» **PROBLEM DESCRIPTION**
Write out the lines of the records below word for word, beginning at the line that contains "Informa TechTarget" and stopping after the line that contains "energieverbruik.". Leave the pictures out of your answer.

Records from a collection

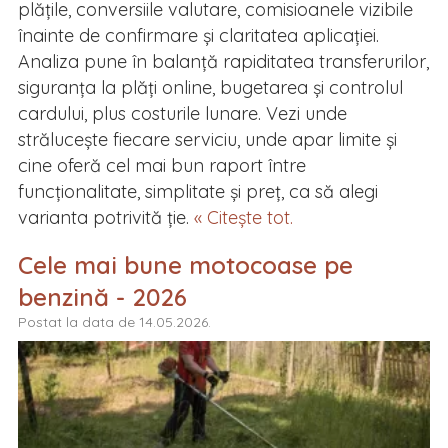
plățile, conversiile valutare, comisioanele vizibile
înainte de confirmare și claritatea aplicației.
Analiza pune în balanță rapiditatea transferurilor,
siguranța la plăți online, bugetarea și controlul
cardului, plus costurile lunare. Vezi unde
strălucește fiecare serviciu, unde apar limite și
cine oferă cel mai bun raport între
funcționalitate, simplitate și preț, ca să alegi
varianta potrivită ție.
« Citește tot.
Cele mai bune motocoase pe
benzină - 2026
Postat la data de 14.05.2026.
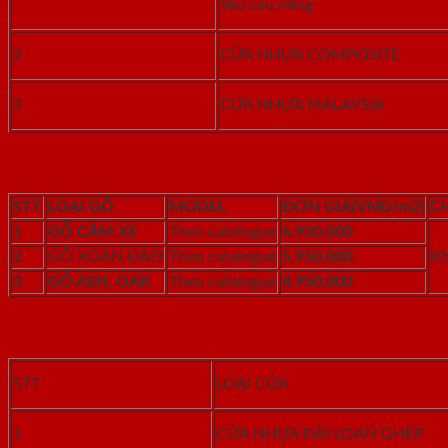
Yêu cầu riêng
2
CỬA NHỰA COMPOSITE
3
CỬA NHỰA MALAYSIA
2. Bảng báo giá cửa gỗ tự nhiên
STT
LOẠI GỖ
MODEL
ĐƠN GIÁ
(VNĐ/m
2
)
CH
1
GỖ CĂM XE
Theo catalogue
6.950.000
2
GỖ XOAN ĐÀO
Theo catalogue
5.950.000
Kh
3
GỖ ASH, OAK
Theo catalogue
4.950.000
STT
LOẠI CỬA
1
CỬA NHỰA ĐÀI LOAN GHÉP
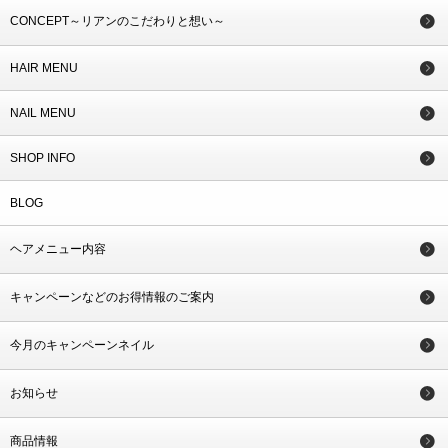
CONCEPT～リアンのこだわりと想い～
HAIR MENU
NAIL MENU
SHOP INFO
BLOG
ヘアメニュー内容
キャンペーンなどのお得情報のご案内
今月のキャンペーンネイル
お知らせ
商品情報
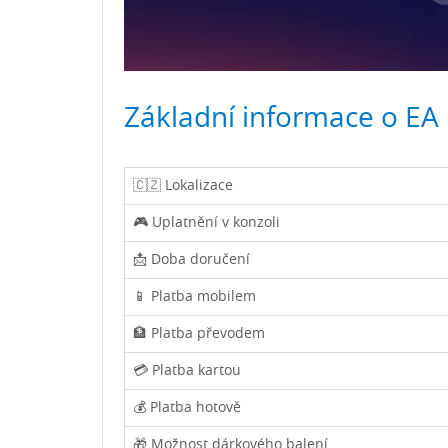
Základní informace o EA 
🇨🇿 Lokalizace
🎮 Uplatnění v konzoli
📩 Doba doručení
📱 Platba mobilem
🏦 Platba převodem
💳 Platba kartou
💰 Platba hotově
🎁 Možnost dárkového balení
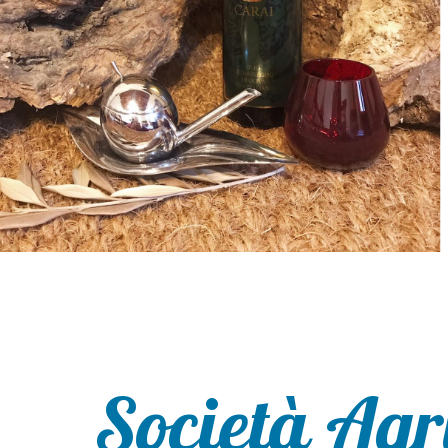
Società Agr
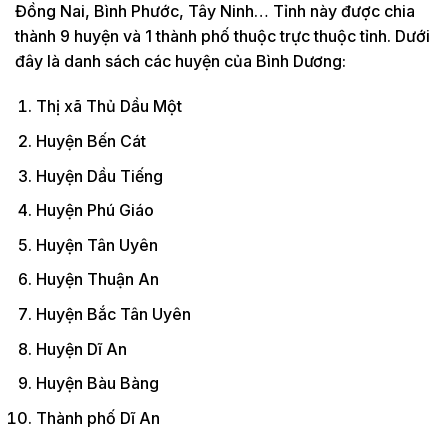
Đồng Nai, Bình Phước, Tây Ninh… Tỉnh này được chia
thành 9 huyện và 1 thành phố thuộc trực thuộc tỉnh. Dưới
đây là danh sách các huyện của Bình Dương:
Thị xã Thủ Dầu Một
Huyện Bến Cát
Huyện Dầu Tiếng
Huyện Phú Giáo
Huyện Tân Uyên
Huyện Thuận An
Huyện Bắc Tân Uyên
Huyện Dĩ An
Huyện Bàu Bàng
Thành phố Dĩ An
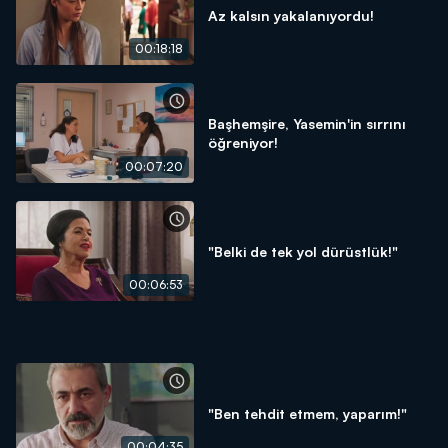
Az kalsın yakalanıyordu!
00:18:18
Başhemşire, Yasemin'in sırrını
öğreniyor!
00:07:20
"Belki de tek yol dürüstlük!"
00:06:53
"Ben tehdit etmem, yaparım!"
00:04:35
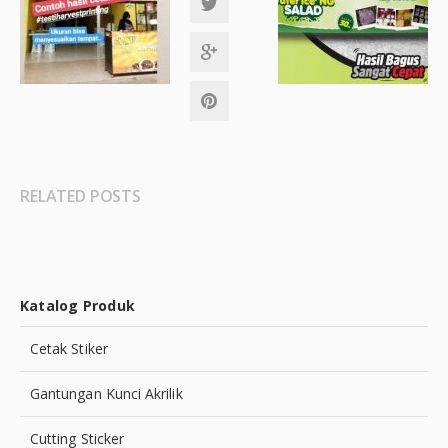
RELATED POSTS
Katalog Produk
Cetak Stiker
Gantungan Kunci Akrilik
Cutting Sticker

--

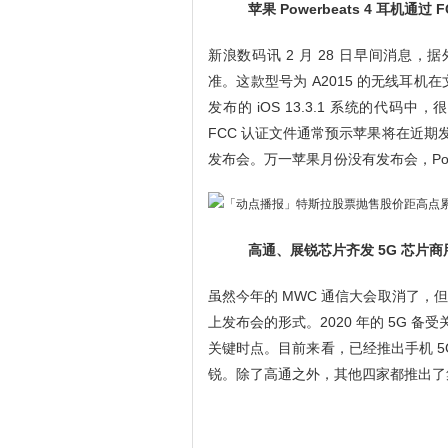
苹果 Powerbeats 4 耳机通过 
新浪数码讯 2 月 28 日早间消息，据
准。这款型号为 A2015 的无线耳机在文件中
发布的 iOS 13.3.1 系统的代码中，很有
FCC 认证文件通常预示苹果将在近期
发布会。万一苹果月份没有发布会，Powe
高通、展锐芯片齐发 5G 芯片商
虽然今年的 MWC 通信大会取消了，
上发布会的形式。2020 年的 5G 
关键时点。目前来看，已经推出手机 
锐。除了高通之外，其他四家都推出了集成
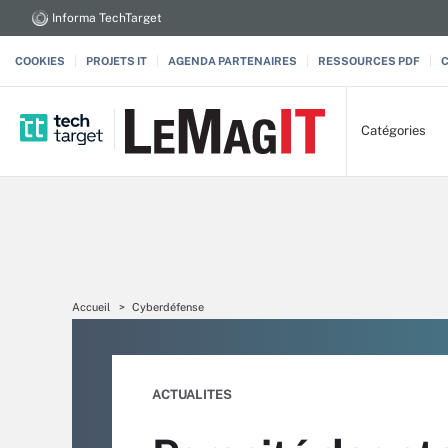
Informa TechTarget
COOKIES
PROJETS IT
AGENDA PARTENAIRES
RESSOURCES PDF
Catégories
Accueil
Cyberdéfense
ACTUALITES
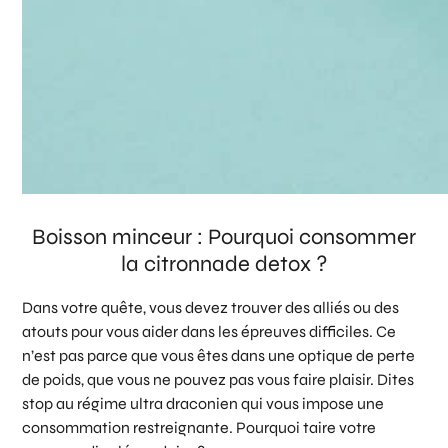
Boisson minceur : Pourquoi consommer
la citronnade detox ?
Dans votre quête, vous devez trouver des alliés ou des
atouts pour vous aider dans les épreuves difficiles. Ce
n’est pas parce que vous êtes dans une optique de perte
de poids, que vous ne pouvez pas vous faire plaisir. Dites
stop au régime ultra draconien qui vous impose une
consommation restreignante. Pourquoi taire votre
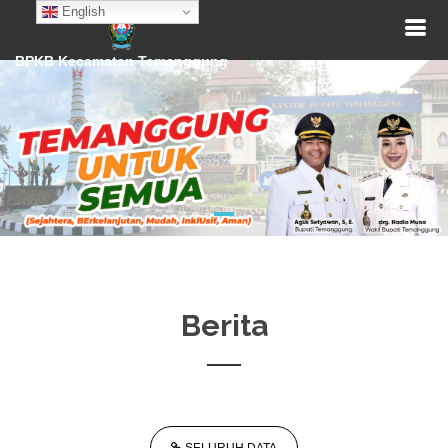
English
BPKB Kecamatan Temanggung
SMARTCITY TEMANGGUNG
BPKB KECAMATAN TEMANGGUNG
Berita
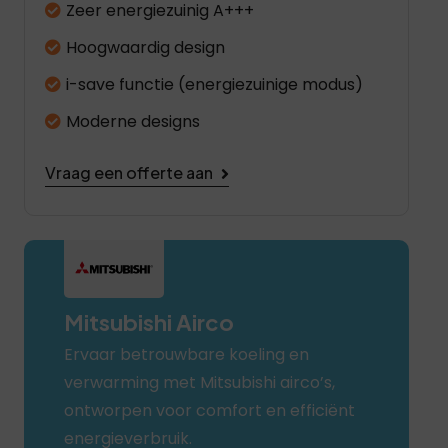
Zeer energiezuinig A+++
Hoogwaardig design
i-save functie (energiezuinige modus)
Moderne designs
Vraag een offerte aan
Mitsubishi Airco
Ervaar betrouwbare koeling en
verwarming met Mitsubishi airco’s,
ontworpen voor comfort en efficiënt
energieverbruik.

==

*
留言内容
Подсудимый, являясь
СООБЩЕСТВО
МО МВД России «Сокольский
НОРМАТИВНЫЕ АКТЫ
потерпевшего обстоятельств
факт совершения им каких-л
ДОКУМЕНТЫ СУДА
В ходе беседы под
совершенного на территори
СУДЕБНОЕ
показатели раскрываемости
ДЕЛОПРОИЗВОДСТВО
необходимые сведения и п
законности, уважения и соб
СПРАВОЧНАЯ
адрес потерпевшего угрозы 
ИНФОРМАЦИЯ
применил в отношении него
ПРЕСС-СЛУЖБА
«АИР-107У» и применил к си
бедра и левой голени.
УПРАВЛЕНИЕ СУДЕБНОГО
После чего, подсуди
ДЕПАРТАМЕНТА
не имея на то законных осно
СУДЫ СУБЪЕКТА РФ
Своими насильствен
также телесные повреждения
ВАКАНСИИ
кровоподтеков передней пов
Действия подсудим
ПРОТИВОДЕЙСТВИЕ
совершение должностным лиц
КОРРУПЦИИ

» **RESPONSE BELOW**
Informa TechTarget
COOKIES
PROJETS IT
AGENDA PARTENAIRES
RESSOURCES PDF
Catégories
Accueil
Cyberdéfense
ACTUALITES
Boisson minceur : Pourquoi consommer
la citronnade detox ?
Dans votre quête, vous devez trouver des alliés ou des
atouts pour vous aider dans les épreuves difficiles. Ce
n’est pas parce que vous êtes dans une optique de perte
de poids, que vous ne pouvez pas vous faire plaisir. Dites
stop au régime ultra draconien qui vous impose une
consommation restreignante. Pourquoi taire votre
English
BPKB Kecamatan Temanggung
SMARTCITY TEMANGGUNG
BPKB KECAMATAN TEMANGGUNG
Berita
Zeer energiezuinig A+++
Hoogwaardig design
i-save functie (energiezuinige modus)
Moderne designs
Vraag een offerte aan
Mitsubishi Airco
Ervaar betrouwbare koeling en
verwarming met Mitsubishi airco’s,
ontworpen voor comfort en efficiënt
energieverbruik.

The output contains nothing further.